=== Section Start ===

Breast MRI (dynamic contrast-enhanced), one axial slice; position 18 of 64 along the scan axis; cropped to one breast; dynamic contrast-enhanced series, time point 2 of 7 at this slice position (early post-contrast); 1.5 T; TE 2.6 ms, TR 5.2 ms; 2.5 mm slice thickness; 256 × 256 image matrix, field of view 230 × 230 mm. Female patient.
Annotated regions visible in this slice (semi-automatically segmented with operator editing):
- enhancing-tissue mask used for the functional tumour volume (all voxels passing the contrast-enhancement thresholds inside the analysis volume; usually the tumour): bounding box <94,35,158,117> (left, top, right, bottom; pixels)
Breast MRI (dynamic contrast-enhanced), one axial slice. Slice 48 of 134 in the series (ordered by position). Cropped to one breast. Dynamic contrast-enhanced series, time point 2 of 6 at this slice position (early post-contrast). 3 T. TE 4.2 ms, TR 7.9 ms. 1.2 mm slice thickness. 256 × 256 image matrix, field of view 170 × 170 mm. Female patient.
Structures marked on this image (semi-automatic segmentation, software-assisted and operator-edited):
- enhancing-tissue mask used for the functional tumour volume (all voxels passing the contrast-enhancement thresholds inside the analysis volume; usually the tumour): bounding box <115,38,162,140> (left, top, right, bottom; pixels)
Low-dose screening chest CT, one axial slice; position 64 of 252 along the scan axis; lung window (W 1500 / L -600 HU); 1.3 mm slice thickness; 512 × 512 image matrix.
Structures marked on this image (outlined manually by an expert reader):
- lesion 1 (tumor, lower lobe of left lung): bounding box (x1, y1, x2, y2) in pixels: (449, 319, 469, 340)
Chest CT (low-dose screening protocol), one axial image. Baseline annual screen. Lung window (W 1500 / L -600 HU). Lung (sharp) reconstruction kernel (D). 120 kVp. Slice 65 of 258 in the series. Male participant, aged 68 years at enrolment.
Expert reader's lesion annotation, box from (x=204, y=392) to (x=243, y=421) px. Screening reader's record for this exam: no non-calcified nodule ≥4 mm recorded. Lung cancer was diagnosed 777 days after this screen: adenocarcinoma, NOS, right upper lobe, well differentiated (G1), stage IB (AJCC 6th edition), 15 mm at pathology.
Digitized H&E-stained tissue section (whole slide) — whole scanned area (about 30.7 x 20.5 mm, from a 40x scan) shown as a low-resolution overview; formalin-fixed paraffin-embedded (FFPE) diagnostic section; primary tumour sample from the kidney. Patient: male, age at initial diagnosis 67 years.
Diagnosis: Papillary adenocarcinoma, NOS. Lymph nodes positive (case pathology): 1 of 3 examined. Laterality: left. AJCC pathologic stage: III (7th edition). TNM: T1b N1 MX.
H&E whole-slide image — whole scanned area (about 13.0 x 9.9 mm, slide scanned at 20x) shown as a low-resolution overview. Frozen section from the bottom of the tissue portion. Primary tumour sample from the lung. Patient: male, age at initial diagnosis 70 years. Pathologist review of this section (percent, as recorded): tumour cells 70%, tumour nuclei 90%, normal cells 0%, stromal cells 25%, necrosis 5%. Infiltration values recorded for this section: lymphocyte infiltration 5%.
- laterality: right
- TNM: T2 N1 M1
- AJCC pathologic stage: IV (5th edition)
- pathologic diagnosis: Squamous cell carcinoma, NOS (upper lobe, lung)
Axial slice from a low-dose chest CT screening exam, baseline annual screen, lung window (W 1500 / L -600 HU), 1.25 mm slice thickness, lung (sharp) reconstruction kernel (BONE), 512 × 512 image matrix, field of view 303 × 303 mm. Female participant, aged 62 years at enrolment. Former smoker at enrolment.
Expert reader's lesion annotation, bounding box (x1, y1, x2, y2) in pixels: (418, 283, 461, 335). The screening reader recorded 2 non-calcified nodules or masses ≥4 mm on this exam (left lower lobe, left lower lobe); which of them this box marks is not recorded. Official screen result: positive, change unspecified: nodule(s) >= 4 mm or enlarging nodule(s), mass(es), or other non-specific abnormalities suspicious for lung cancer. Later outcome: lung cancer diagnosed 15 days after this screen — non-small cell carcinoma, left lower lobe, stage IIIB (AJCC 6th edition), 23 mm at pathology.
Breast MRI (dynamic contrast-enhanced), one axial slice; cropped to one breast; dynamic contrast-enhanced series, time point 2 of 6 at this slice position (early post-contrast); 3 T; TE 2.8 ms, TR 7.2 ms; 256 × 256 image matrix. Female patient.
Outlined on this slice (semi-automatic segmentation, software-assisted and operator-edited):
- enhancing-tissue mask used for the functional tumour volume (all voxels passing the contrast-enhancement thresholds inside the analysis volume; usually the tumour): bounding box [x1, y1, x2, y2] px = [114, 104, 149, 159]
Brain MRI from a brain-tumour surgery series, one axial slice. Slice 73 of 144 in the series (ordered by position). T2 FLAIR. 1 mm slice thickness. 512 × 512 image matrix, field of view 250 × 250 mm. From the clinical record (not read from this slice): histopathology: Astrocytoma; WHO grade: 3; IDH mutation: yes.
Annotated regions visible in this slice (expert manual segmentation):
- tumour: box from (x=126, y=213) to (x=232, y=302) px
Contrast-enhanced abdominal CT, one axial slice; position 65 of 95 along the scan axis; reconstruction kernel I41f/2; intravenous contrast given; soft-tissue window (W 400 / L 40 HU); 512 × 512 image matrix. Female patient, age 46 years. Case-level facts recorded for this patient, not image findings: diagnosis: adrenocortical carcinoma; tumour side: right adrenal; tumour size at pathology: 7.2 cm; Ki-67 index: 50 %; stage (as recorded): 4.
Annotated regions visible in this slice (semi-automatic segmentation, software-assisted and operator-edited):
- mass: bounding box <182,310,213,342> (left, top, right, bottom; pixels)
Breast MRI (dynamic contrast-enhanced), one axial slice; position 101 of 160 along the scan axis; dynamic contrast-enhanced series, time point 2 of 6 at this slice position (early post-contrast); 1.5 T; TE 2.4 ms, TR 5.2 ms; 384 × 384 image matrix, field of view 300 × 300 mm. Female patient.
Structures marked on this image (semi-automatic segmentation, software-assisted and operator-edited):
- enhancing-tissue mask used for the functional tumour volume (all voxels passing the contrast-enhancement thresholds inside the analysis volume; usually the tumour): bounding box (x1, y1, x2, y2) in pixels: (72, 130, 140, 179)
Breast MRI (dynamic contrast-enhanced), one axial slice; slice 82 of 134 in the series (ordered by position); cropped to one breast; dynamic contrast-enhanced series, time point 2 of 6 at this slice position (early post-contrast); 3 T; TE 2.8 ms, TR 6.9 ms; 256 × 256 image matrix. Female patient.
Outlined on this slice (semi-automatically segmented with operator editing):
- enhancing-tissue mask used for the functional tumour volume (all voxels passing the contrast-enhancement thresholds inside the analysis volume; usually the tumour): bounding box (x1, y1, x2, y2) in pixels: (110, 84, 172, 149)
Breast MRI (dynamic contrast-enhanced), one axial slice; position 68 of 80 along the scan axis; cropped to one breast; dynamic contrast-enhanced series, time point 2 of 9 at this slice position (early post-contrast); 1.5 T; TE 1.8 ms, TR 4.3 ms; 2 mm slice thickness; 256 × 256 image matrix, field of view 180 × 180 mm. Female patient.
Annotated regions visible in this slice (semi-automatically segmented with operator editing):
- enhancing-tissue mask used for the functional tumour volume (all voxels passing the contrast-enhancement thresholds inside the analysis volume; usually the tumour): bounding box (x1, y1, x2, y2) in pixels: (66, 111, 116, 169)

=== Section End ===

### Problem statement
Within the material above, output exactly the lines from the one with "- TNM: T2 N1 M1" through the one with "Axial slice from", end lines included, and nothing besides.

### Answer
- TNM: T2 N1 M1
- AJCC pathologic stage: IV (5th edition)
- pathologic diagnosis: Squamous cell carcinoma, NOS (upper lobe, lung)
Axial slice from a low-dose chest CT screening exam, baseline annual screen, lung window (W 1500 / L -600 HU), 1.25 mm slice thickness, lung (sharp) reconstruction kernel (BONE), 512 × 512 image matrix, field of view 303 × 303 mm. Female participant, aged 62 years at enrolment. Former smoker at enrolment.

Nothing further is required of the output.